Yashwants19 has joined #mlpack
Mulx10 has quit [Ping timeout: 256 seconds]
< Yashwants19>
Hi rcurtin: does Extra Tree classifier is available in mlpack.
Yashwants19 has quit [Client Quit]
< rcurtin>
Yashwants19: no, not at the moment. I am also very underwater with handling a lot of things so it may be a while until I am able to review pull requests in any meaningful capacity again
< jeffin143>
Mulx10 , rcurtin : opencv converter sounds good, always thought that support for loading image needs to be there .
< rcurtin>
yeah, the tricky part is trying to make the dependencies not a problem. we don't want to force the user to have OpenCV installed, but if it is installed we can take advantage of it
< frogEye>
@rcurtin: Ya that is the problem my categorical data is numerical in nature
< frogEye>
I tried looked into API but still have that issue.
< frogEye>
Hopefully you can help me with this.
jeffin143 has quit [Ping timeout: 245 seconds]
jeffin143 has joined #mlpack
Yashwants19 has joined #mlpack
< Yashwants19>
No problem rcurtin.
Yashwants19 has quit [Client Quit]
frogEye has quit [Quit: Page closed]
poojasakhare has joined #mlpack
< poojasakhare>
hello,
< poojasakhare>
i had some queries, can i get some help ?
poojasakhare has quit [Quit: Page closed]
< jeffin143>
poojasakhare : sure :) , just post the queries one will get to you with the relevant answer
< jeffin143>
rcurtin : didn't we apply for gsod this time, I fondly remember that you mentioned it in your mail
lrinelli has quit [Quit: Page closed]
< rcurtin>
jeffin143: I didn't apply for GSoD, I'm not sure anyone else had time to. my memory of the meeting where we talked about it is that everyone thought it was a good idea but nobody had the time to do it (correct me if I'm wrong---I could be!)
< jeffin143>
Rcurtin
< jeffin143>
Umm , there was lot of Network lag , so I just went through the mail regarding the discussion
< jeffin143>
Would have been good if we would have applied, could have improved a bit on documenta
< jeffin143>
Documentation* part , anyways are we up for Google code in..???

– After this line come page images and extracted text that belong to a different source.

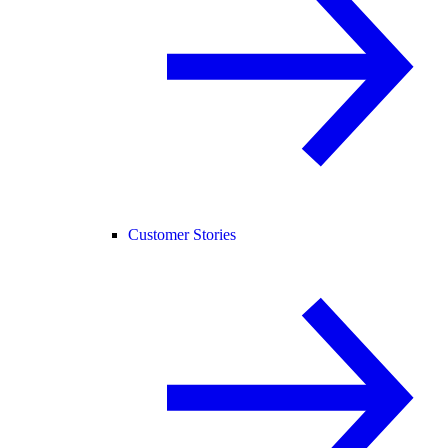
Customer Stories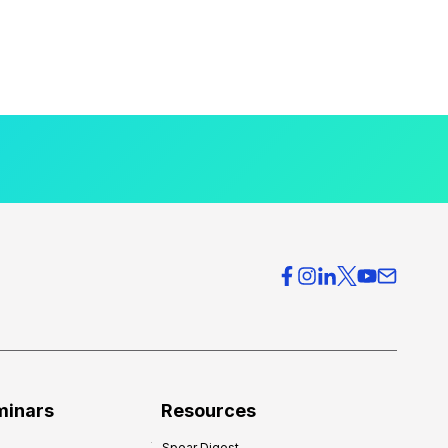
minars
Resources
Spear Digest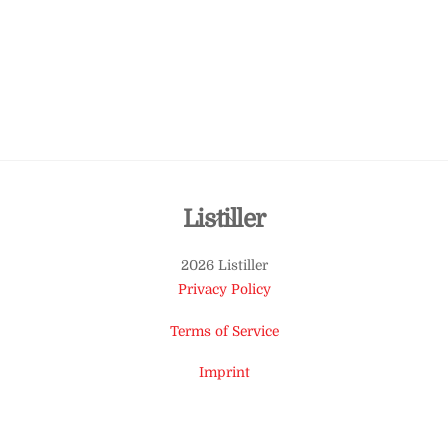
Back
Listiller
To
2026 Listiller
Top
Privacy Policy
Terms of Service
Imprint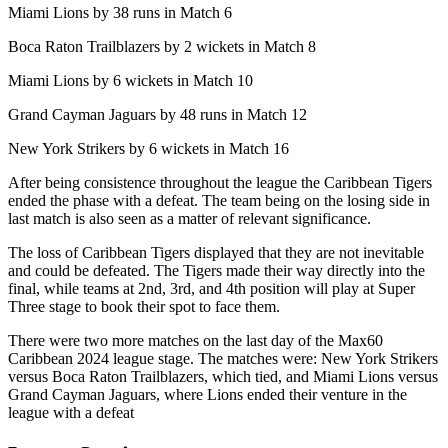
Miami Lions by 38 runs in Match 6
Boca Raton Trailblazers by 2 wickets in Match 8
Miami Lions by 6 wickets in Match 10
Grand Cayman Jaguars by 48 runs in Match 12
New York Strikers by 6 wickets in Match 16
After being consistence throughout the league the Caribbean Tigers
ended the phase with a defeat. The team being on the losing side in
last match is also seen as a matter of relevant significance.
The loss of Caribbean Tigers displayed that they are not inevitable
and could be defeated. The Tigers made their way directly into the
final, while teams at 2nd, 3rd, and 4th position will play at Super
Three stage to book their spot to face them.
There were two more matches on the last day of the Max60
Caribbean 2024 league stage. The matches were: New York Strikers
versus Boca Raton Trailblazers, which tied, and Miami Lions versus
Grand Cayman Jaguars, where Lions ended their venture in the
league with a defeat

gmanlan has joined #mlpack
< zoq>
That's what I remember as well. Writing good documentation is tricky especially if you aren't familiar with the codebase, so I think GSoD does take a huge amount of time from the mentor side to produce something that is useful at the end.
< zoq>
We should interview some of the Shogun guys and ask how it went.
sreenik has joined #mlpack
< sreenik>
Opencv, fortunately has accepted a proposal solely based on data augmentation. So having an optional opencv dependency might benefit
< rcurtin>
sreenik: an optional dependency is completely fine with me
sreenik has quit [Remote host closed the connection]
< gmanlan>
sreenik: what kind of capability do you need for images? I have been working with steg images for a long time...
pd09041999 has quit [Ping timeout: 246 seconds]
sreenik has joined #mlpack
pd09041999 has joined #mlpack
lozhnikov has quit [Ping timeout: 244 seconds]
< sreenik>
gmanlan: What I mean are things like random cropping, rotation, brightness, contrast adjustments, etc, which are generally done when train data is limited
< gmanlan>
uhm ok, and you need that to be part of mlpack for some reason?
lozhnikov has joined #mlpack
< sreenik>
gmanlan: Do you think otherwise? I am talking about test time augmentation as well.
< gmanlan>
I have little info sorry, I'm not sure what's the goal of your project
pd09041999 has quit [Excess Flood]
pd09041999 has joined #mlpack
< zoq>
I guess the question here is, is it necessary that this has to be a part of mlpack or can it be used in combination with mlpack. If I just wanted to load images, I could use openCV or something like that an pass that to some mlpack function that just takes the input as arma::mat or arma::cube.
< gmanlan>
right, that's my point - but I don't know the intent of the project...
< sreenik>
zoq: You are right. Loading is fine, not sure about test-time augmentation though (because that happens inside the predict function). Anyway, this discussion doesn't have much relevance now since opencv's augmentation module is not yet complete
< rcurtin>
sreenik: yeah, so if OpenCV gives us everything we need out of the box, then we can just use it in an example
< rcurtin>
if not, maybe we can write some support functionalty with something like '#ifdef OPENCV_INSTALLED' and handle that part via CMake
petris has quit [Ping timeout: 250 seconds]
petris_ has joined #mlpack
< zoq>
mlpackuser1: Hm, it might be worth to test out other optimizer settings, e.g. increase the batchsize, also https://github.com/mlpack/ensmallen/issues/108 might be relevant. Perhaps you can share the dataset?